In summary, our study suggests that more severe daytime dysfunction is potentially associated with higher radiation doses to sleep- and wake-relevant structures. Furthermore, a higher radiation dose to the pituitary gland appears to have detrimental effects on multiple sleep outcomes. While the long-term goal is to develop dose–toxicity profiles for each brain structure, specific recommendations regarding radiation doses to the pituitary gland and other structures to protect sleep are premature. However, our findings indicate that impaired sleep outcomes were more evident when the dose to the pituitary gland exceeded 30 Gy. This dose aligns with published data showing ACTH deficiency and increased risk for hypopituitarism at doses greater than 30 Gy [Citation33,Citation34].

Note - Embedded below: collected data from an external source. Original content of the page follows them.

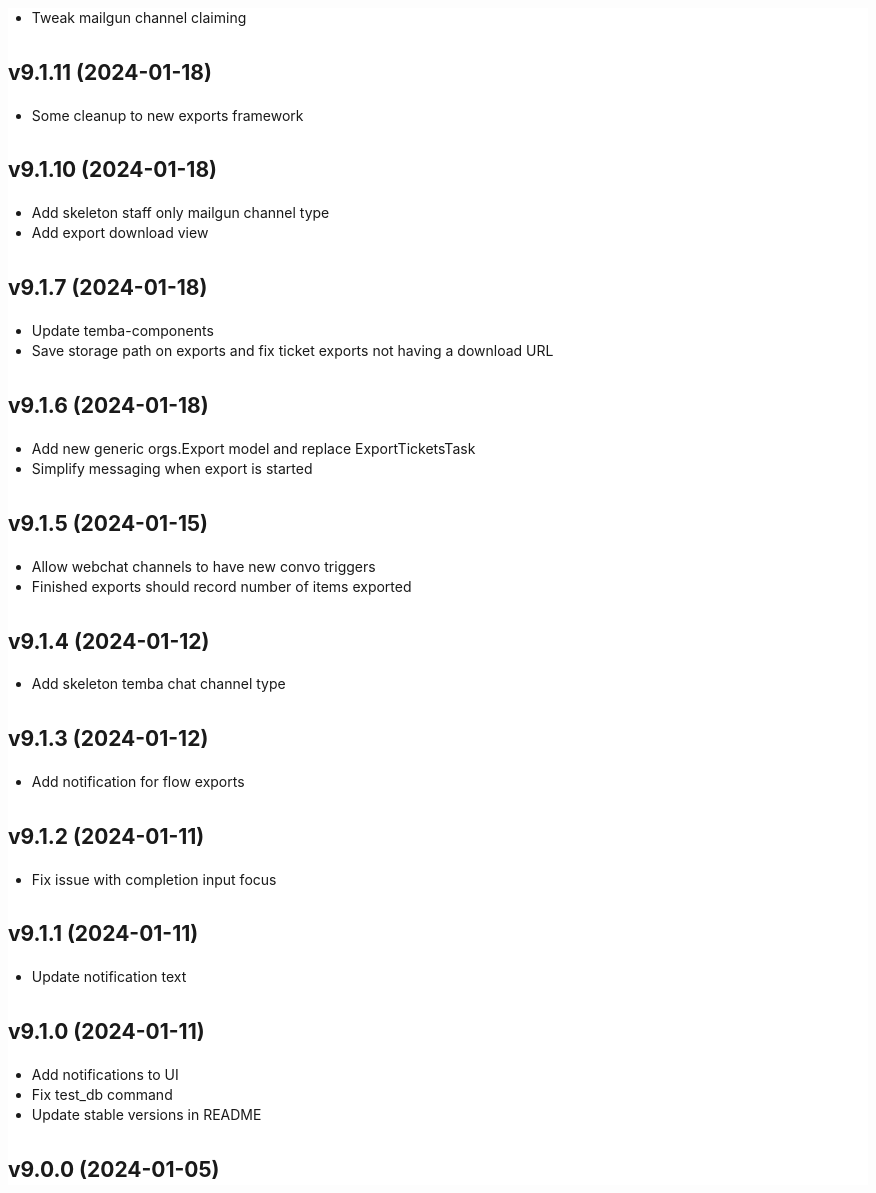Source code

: - Tweak mailgun channel claiming

## v9.1.11 (2024-01-18)

- Some cleanup to new exports framework

## v9.1.10 (2024-01-18)

- Add skeleton staff only mailgun channel type
- Add export download view

## v9.1.7 (2024-01-18)

- Update temba-components
- Save storage path on exports and fix ticket exports not having a download URL

## v9.1.6 (2024-01-18)

- Add new generic orgs.Export model and replace ExportTicketsTask
- Simplify messaging when export is started

## v9.1.5 (2024-01-15)

- Allow webchat channels to have new convo triggers
- Finished exports should record number of items exported

## v9.1.4 (2024-01-12)

- Add skeleton temba chat channel type

## v9.1.3 (2024-01-12)

- Add notification for flow exports

## v9.1.2 (2024-01-11)

- Fix issue with completion input focus

## v9.1.1 (2024-01-11)

- Update notification text

## v9.1.0 (2024-01-11)

- Add notifications to UI
- Fix test_db command
- Update stable versions in README

## v9.0.0 (2024-01-05)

Clearly, research is needed to confirm these initial findings using more specific measures to assess both sleep quantity and daytime dysfunction. We are currently undertaking a nationwide prospective study of brain tumor patients, assessing cognition and self-reported outcomes including sleep quality up to 10 years post-treatment. Given the deleterious impact of daytime dysfunction on quality of life in this population, and the established importance of sleep for general brain health, established non-pharmacological interventions, such as cognitive-behavioral therapy for insomnia, should specifically be tested in this population.

Disclosure statement

The authors report no competing interests.

Data availability statement

The data that support the findings are available from the corresponding author, AA, upon reasonable request.

Additional information

Funding

MH received support from the Danish Cancer Society (R124-Rp15398).